Litwack’s most well-known book, “Been in the Storm So Long: The Aftermath of Slavery,” dispensed with telling a linear history about the years following emancipation and instead, drawing on years of research in obscure archives, presented thematic stories focused on the way Black Americans experienced their freedom and shaped it.

The book was revolutionary; many historians had assumed that such documents didn’t exist, leaving them to recount the period solely from the white point of view.

“‘Been in the Storm So Long’ was pivotal in giving a detailed Black voice during Reconstruction,” said historian Eric Foner, a professor of history at Columbia University and himself a leading expert on the period. “He turned around the literature to make Blacks the key actors in that transformation.”

Litwack had his critics, though, especially after the publication of his third and last major book, “Trouble in Mind: Black Southerners in the Age of Jim Crow” (1998). While it was well-received in some corners, many fellow historians complained that it placed unrelenting emphasis on Black people as victims and failed to tell a more nuanced tale about resistance.

“Litwack implies that African-American institutions function merely in response to white oppression, as though blacks had no existence beyond their connection with whites — Black Southerners as victims rather than Black Southerners as people,” wrote historian Nell Irvin Painter in The Nation. “For all its picturesque appeal, ‘Trouble in Mind’ is stale.”

Litwack remained a popular figure at Berkeley. In 2005 he took on a minor role in an undergraduate production of “The Cradle Will Rock,” Marc Blitzstein’s 1937 musical about corruption and greed — he played a pacifist professor whose lines included “I don’t like military training/Military training of any kind/I’m a Tolstoyan.”
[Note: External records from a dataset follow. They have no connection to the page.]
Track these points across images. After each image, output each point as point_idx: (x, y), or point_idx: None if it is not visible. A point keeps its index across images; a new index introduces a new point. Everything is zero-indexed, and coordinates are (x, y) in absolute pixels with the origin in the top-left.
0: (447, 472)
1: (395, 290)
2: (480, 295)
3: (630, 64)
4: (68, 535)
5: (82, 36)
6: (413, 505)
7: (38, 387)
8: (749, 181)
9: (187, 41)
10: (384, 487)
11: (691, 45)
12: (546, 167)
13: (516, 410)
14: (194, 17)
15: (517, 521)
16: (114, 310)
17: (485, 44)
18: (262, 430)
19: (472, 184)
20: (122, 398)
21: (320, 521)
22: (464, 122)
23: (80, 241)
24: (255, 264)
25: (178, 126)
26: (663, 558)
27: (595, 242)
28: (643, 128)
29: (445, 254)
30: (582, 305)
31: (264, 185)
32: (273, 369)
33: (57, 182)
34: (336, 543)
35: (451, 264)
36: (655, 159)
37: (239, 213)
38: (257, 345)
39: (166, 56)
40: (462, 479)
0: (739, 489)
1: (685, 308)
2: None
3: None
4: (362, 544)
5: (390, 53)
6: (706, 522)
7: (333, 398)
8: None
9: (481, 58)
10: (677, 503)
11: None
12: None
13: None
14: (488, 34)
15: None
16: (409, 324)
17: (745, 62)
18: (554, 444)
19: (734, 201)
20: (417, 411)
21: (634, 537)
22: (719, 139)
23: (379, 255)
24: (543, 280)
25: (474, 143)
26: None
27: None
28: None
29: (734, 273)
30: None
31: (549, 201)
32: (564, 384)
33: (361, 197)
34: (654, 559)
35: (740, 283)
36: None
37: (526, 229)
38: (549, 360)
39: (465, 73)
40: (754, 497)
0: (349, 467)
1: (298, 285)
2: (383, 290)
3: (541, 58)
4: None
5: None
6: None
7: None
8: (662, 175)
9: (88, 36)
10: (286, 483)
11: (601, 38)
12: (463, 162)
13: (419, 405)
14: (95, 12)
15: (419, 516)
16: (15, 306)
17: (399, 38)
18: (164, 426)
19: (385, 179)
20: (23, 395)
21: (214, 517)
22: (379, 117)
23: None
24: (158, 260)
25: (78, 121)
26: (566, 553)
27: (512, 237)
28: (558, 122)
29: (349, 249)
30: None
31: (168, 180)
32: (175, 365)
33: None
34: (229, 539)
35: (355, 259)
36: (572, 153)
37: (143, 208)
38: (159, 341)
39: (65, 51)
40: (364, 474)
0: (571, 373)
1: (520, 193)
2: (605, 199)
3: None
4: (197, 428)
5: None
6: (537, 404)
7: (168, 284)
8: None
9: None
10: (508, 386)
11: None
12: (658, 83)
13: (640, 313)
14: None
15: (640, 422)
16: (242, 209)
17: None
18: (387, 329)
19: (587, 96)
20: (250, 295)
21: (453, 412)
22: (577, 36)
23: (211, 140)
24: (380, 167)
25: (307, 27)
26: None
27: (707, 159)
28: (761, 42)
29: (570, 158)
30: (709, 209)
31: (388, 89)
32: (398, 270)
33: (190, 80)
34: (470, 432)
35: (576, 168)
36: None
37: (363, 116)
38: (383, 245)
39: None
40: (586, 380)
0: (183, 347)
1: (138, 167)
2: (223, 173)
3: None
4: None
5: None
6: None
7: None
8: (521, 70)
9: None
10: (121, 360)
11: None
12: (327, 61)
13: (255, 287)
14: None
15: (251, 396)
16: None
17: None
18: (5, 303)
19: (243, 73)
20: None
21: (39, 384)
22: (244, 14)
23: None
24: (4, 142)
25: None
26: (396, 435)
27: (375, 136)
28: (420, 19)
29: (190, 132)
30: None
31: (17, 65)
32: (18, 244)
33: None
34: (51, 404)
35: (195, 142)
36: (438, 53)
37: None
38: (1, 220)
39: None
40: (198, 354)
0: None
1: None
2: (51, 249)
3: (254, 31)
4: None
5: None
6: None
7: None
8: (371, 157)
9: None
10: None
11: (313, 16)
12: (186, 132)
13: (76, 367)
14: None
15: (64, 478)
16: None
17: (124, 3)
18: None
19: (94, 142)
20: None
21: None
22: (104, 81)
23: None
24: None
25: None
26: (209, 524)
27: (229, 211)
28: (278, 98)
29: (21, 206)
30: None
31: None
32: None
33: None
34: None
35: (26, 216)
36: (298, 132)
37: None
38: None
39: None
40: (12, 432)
He gave his final lecture in May 2007. Thousands of students, current and former, packed the hall, some coming from as far away as New York. Though he had suffered a stroke a few years before, he walked onto the stage bedecked in his leather jacket, the Isley Brothers’ “Fight the Power” playing on the sound system.

His love of music wasn’t just a hobby. He believed that genres like folk and the blues presented critical perspectives on American history — and offered a possible escape from what he believed was an otherwise grim fate for a country still beleaguered by white supremacy.

Once, a student asked whether he had any hope for America’s future, and why. Litwack paused, then exclaimed, “Rock ’n’ roll!”